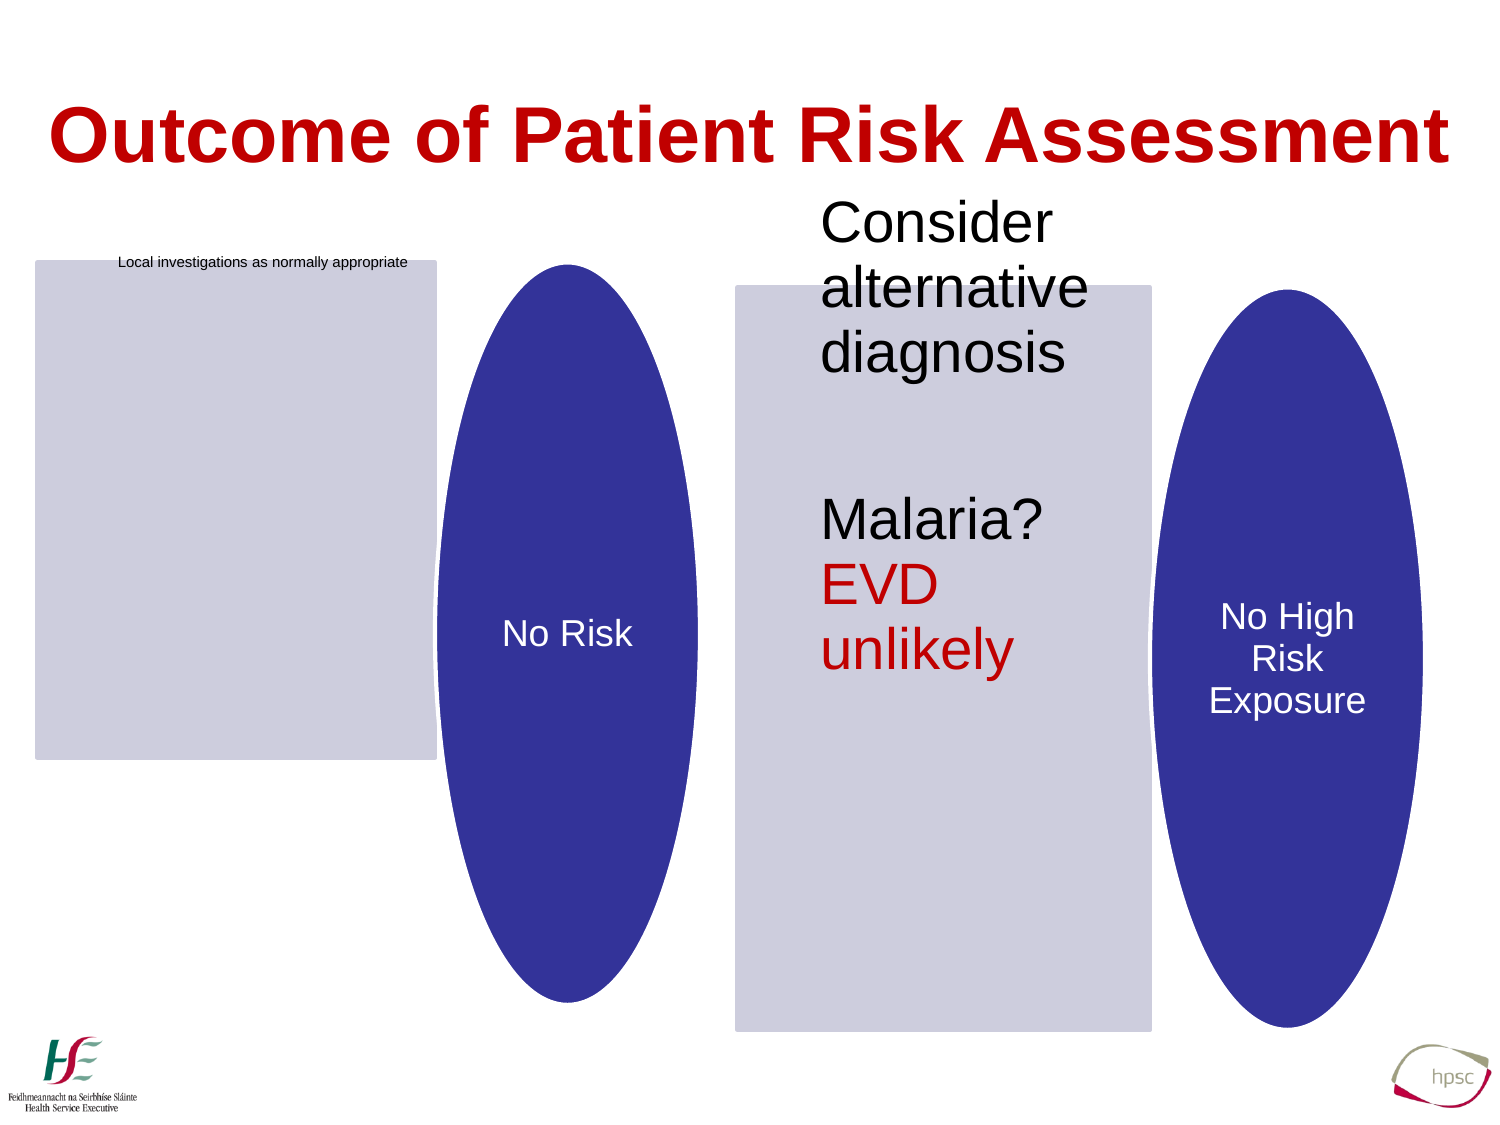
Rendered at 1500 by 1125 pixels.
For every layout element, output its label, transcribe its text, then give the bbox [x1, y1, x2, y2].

picture [0, 1029, 142, 1125]
picture [1381, 1026, 1500, 1125]
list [37, 262, 701, 1006]
title Outcome of Patient Risk Assessment [0, 37, 1500, 226]
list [737, 287, 1426, 1031]
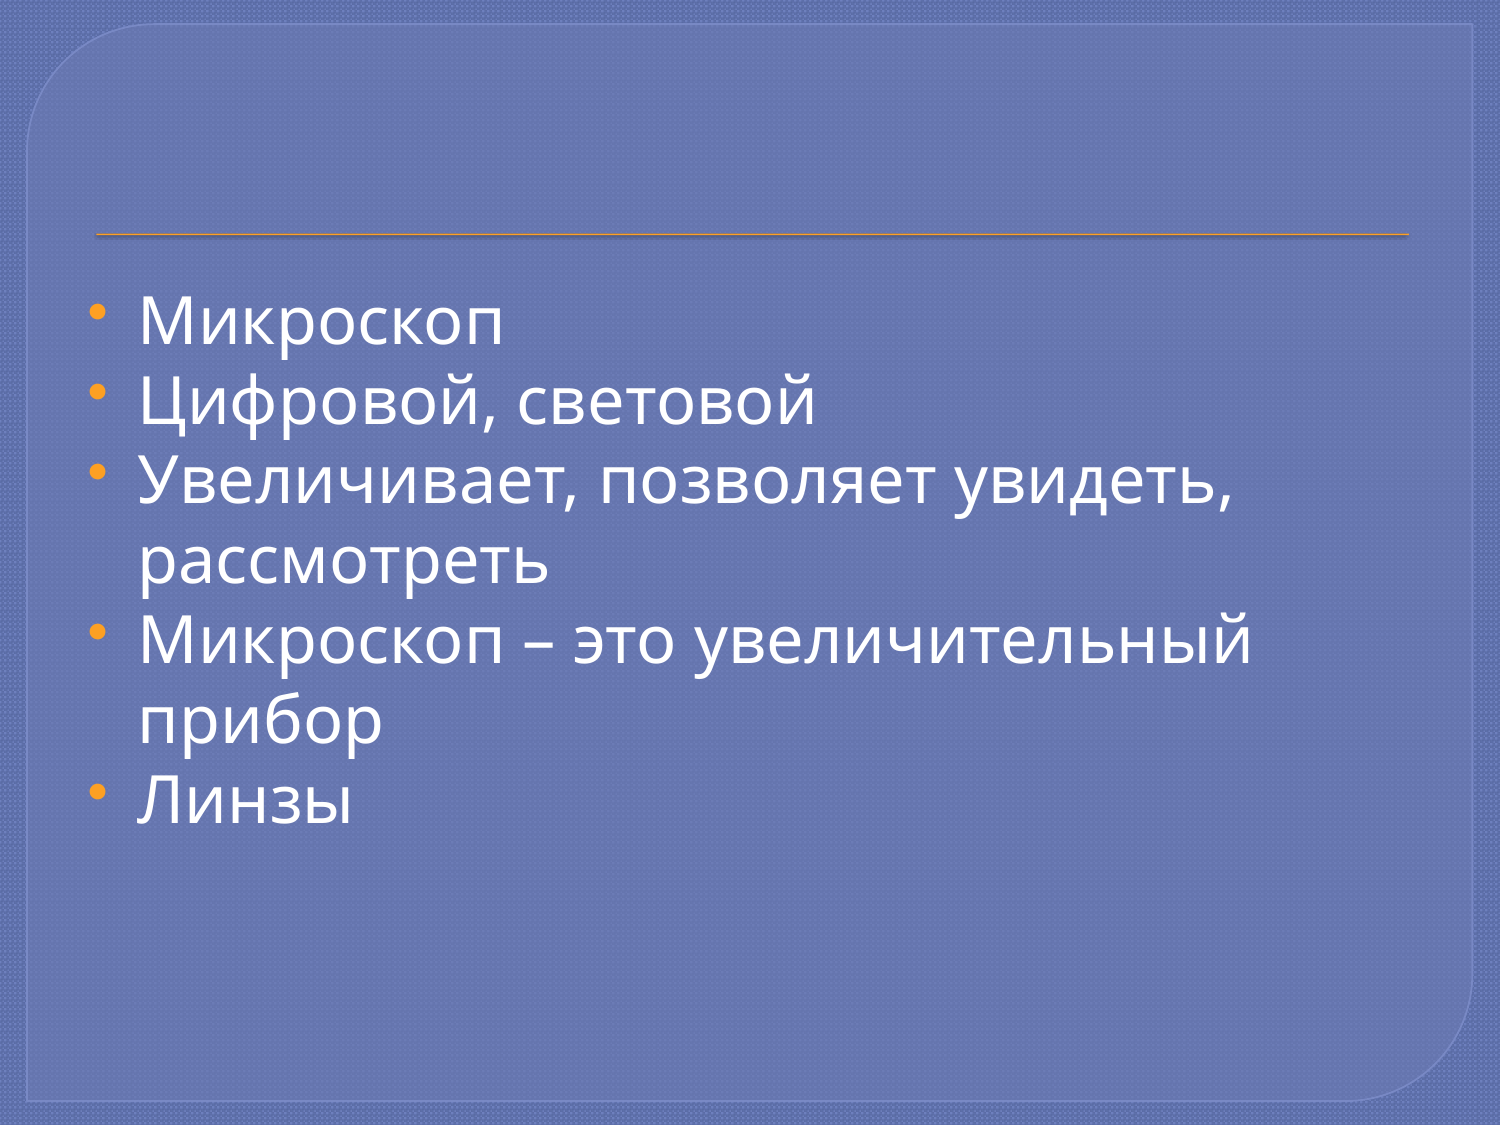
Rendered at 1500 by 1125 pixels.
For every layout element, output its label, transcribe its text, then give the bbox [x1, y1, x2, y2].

list Микроскоп Цифровой, световой Увеличивает, позволяет увидеть, рассмотреть Микроскоп – это увеличительный прибор Линзы [75, 270, 1425, 1013]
* * *
• [Task prompt]:
Print the entries above exactly, taking out only the pictures.

• [Problem solution]:
Rendered at 1500 by 1125 pixels.
For every layout element, output its label, transcribe its text, then give the bbox [x1, y1, x2, y2].

picture [0, 1029, 142, 1125]
picture [1381, 1026, 1500, 1125]
list [37, 262, 701, 1006]
title Outcome of Patient Risk Assessment [0, 37, 1500, 226]
list [737, 287, 1426, 1031]
Rendered at 1500 by 1125 pixels.
For every layout element, output its label, transcribe its text, then give the bbox [x1, y1, x2, y2].

list Микроскоп Цифровой, световой Увеличивает, позволяет увидеть, рассмотреть Микроскоп – это увеличительный прибор Линзы [75, 270, 1425, 1013]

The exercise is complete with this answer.